Nous n’en sommes pas là. Les régulateurs se contentent pour l’instant de proposer de nouvelles contraintes applicables aux prêteurs en ligne dont l’essentiel sera d’abord d’augmenter leurs réserves obligatoires en cash et d’inscrire à leurs bilans les risques crédits liés au défaut de remboursement de leurs dettes par les débiteurs.

Signe d’un resserrement des contrôles, leurs opérations ne seront plus supervisées par les autorités locales, mais directement par la Banque Centrale ou par la Commission de Régulation Boursière. Leurs prêts seront limités à des emprunteurs à l’intérieur de leurs provinces d’origine et ne pourront pas être utilisés pour des investissements financiers et immobiliers ou pour le paiement des hypothèques.

Les nouvelles contraintes qui réduisent drastiquement le scope des activités des banques en ligne handicaperont le secteur en plein essor des prêts de faible montant à des entrepreneurs ou à des artisans qui ne peuvent pas accéder aux prêts bancaires classiques, mais souhaitent malgré tout tenter une opération immobilière pour renflouer leur trésorerie.

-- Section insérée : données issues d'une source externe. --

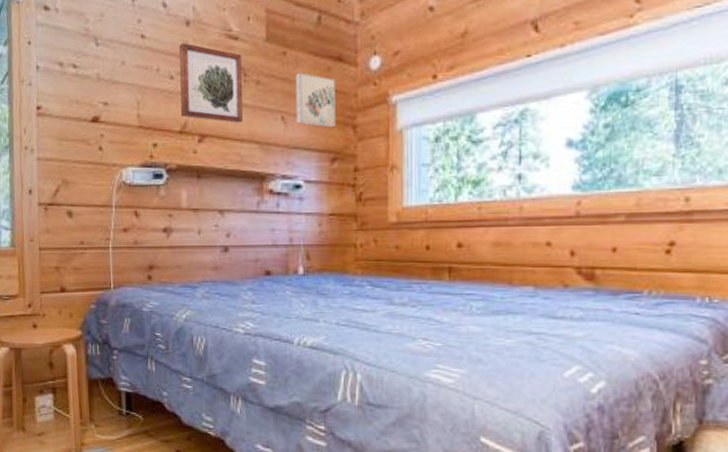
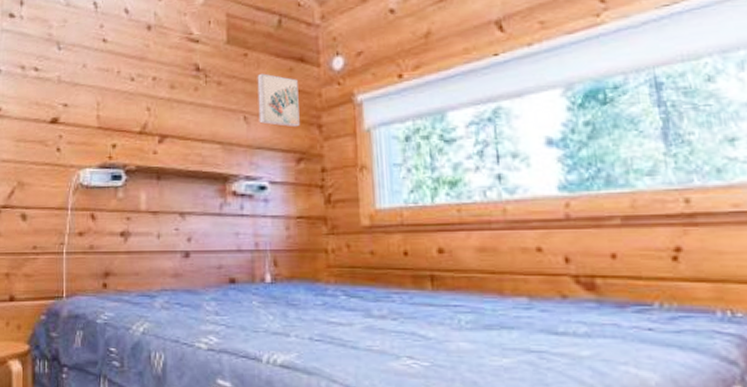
wall art: present [179,43,243,123] -> none [140,46,205,123]

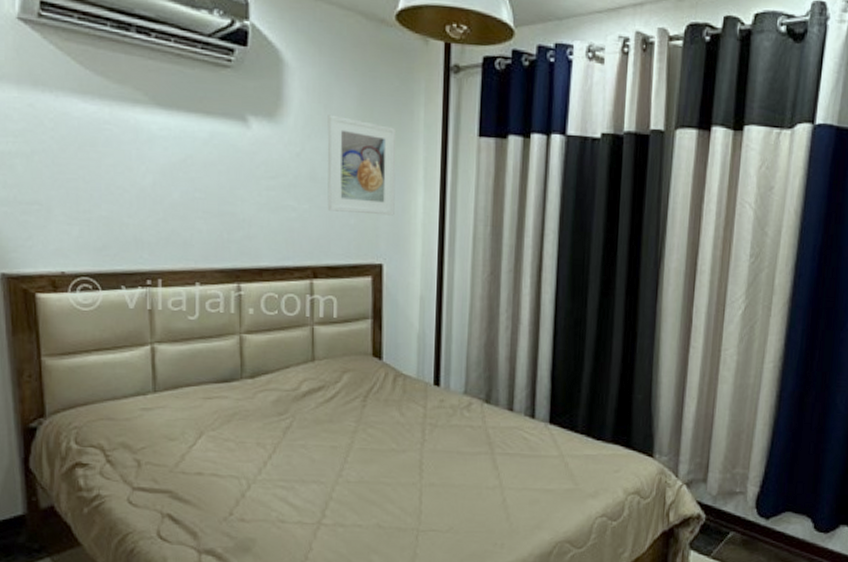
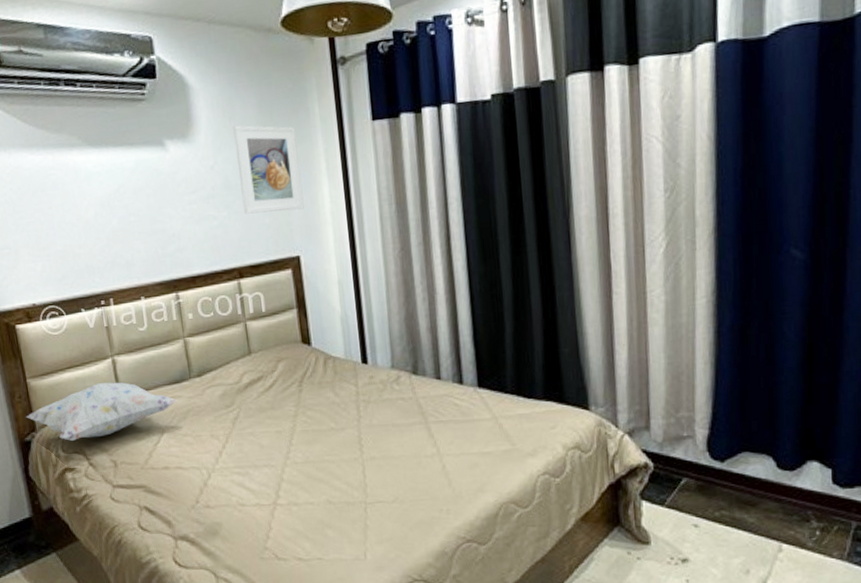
decorative pillow: none [34,372,223,433] -> present [26,382,178,441]

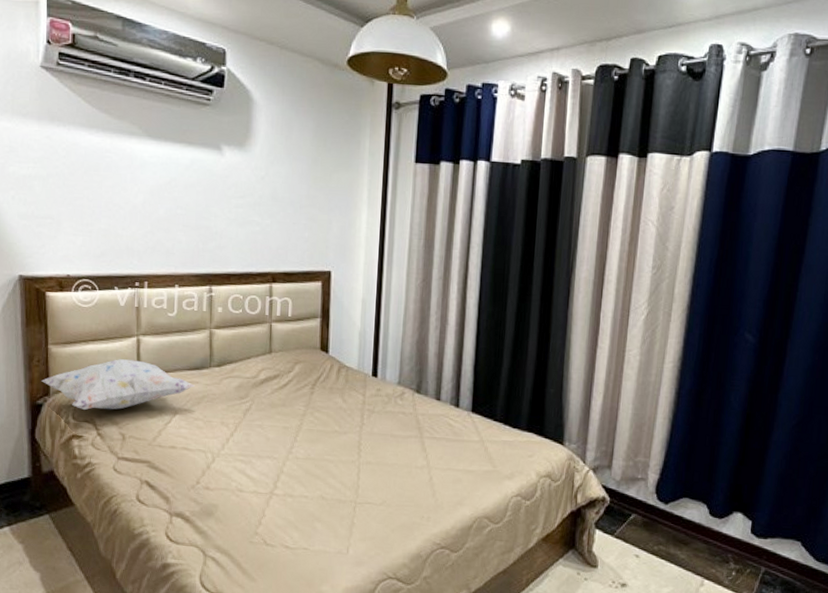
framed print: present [233,125,304,214] -> none [286,144,345,230]

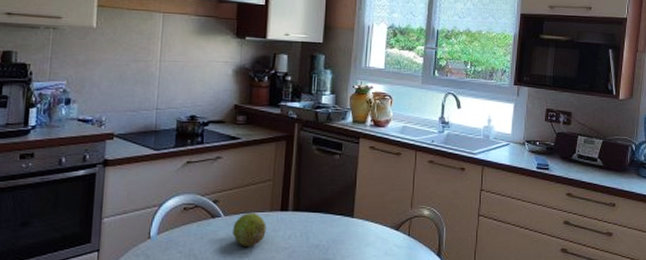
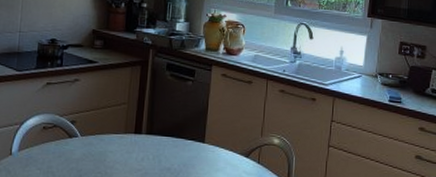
fruit: present [233,212,266,246] -> none [89,134,121,167]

Dans une analyse du SCMP du 3 novembre, Alison Tudor, basée à Hong Kong, ancienne spécialiste financière du WSJ pour l’Asie, pointe du doigt le paradoxe que l’offensive visant le géant de la finance en ligne aboutit in fine à infliger un coup direct au micro-crédit dont la somme était évaluée 1430 Mds de $ au 30 juin dernier et à gêner les flux financiers vers les PME pourvoyeurs d’emplois.